Umam yang juga managing director Paramadina Public Policy Institute (PPPI) menilai pertemuan Puan dan AHY merupakan langkah positif yang harus diapresiasi di tengah krisis pandemi ini. Menurut dia, dukungan politik AHY sebagai pimpinan partai penyeimbang ini sangat penting untuk percepatan langkah-langkah pemerintah.
Kekuatan politik AHY, kata dia, dapat mendorong percepatan itu lewat pengawasan ekstra ketat terhadap pembelanjaan alokasi anggaran penanganan pandemi yang mencapai Rp900-an triliun.

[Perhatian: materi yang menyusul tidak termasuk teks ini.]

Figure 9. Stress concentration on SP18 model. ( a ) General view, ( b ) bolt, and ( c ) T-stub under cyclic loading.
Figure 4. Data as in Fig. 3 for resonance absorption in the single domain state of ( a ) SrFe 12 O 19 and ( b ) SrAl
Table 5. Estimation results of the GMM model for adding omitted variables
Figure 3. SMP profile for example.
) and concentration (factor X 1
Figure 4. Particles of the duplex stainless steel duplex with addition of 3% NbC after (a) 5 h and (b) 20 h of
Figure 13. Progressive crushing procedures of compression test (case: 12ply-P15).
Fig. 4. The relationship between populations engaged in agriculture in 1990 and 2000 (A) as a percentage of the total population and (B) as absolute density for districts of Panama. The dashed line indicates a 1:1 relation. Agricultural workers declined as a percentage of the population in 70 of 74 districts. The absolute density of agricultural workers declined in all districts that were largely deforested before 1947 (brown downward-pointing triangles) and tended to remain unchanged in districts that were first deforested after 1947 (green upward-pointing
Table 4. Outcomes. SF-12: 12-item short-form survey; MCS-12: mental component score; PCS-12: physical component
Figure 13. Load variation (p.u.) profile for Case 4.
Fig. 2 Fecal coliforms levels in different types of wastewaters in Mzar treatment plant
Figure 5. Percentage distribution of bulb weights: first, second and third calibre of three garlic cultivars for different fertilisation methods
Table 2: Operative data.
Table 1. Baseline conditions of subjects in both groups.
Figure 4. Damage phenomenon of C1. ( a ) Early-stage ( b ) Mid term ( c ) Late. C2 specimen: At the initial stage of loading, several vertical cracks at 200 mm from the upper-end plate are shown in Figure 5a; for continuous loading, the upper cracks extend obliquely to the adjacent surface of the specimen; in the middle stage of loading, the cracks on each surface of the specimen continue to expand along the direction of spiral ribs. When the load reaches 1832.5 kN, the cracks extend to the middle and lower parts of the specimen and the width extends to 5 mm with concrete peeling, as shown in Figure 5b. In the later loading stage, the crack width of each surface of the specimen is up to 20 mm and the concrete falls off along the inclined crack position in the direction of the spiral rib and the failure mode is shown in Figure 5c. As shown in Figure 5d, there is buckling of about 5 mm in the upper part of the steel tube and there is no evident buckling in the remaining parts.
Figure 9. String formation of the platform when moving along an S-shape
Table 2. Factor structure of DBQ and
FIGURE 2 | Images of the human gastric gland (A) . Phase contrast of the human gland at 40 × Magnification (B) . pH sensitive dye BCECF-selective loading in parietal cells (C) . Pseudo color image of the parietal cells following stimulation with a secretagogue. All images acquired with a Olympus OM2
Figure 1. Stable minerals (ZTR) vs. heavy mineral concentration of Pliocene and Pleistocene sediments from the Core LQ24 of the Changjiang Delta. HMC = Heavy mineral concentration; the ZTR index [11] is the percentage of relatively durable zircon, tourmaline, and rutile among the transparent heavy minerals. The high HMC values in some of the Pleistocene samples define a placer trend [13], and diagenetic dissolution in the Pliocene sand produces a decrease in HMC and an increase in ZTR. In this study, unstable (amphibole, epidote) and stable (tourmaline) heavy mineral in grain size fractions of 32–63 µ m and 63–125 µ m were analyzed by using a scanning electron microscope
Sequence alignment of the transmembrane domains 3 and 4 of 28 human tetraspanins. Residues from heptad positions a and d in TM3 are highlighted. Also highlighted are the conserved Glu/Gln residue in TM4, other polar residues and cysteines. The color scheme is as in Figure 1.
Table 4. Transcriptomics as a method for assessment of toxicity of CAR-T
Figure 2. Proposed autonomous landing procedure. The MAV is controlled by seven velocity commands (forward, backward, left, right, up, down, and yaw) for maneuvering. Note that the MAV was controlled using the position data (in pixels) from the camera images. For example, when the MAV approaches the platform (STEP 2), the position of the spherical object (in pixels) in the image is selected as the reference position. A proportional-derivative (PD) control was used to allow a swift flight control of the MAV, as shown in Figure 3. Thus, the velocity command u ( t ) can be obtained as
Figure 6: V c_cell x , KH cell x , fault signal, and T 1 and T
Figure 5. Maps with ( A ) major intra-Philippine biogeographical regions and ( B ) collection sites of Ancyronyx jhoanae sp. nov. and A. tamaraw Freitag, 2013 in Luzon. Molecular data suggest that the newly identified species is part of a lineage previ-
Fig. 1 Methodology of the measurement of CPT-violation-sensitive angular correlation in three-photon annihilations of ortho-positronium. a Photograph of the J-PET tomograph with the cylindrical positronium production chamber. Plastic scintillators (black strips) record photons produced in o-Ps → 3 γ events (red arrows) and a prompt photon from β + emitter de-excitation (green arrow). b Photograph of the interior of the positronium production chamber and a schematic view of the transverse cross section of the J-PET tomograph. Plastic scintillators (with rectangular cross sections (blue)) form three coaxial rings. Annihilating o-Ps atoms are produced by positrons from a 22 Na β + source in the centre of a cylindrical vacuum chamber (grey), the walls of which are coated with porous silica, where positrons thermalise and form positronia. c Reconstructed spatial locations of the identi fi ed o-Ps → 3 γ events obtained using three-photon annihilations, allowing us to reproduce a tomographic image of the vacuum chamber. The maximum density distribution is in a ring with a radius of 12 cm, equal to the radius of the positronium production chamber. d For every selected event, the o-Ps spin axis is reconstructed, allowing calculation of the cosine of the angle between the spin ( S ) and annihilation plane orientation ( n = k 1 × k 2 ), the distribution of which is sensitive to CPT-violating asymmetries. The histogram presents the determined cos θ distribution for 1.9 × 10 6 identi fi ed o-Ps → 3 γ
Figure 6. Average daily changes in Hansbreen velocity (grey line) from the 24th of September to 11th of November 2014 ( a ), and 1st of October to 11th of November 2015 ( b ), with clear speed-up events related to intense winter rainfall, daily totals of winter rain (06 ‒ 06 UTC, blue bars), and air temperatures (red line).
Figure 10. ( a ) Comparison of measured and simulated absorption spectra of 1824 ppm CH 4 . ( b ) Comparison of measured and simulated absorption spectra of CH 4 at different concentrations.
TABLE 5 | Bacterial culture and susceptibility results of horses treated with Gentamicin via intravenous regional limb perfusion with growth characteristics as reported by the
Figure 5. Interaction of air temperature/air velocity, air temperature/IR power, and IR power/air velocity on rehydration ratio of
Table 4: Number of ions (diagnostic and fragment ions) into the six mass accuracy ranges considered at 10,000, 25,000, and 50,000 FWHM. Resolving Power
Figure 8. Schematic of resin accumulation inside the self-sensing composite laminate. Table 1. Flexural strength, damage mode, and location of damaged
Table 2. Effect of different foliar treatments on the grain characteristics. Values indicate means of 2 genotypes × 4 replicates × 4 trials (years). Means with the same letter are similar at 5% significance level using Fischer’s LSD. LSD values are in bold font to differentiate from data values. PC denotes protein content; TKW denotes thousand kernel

Apalagi, Presiden Joko Widodo sempat marah karena rasio tes virus yang lambat, langkah "contact tracing" yang kurang optimal, hingga pendistribusian bantuan sosial dan stimulus penyelamatan ekonomi yang sangat terlambat. "Jika di kuartal I dan II semua langkah fundamental itu terlambat dilakukan sampai berdampak pada anjloknya ekonomi negara, maka pembelanjaan Rp900-an triliun dalam 5 bulan terakhir tahun 2020 ini akan membuka ruang penyalahgunaan hingga praktik mega korupsi yang masif dan berskala besar," kata dosen Ilmu Politik dan International Studies, Universitas Paramadina tersebut.
Karena itu, lanjut Umam, komunikasi politik itu hendaknya tidak dirusak oleh narasi yang membentur-benturkan dan mengeksploitasi dendam, serta kebencian politik masa lalu. "Jangan terpancing mereka yang lagi-lagi mengeksploitasi dendam dan kebencian. Di tengah krisis, semua pihak harus menjaga kondusifitas politik nasional. Jangan sampai pertumbuhan ekonomi di kuartal II kembali negatif, hingga terjadi resesi atau bahkan depresi di kuartal ke-IV," pungkas peraih Doktor Ilmu Politik dari Universitas Queensland, Australia tersebut.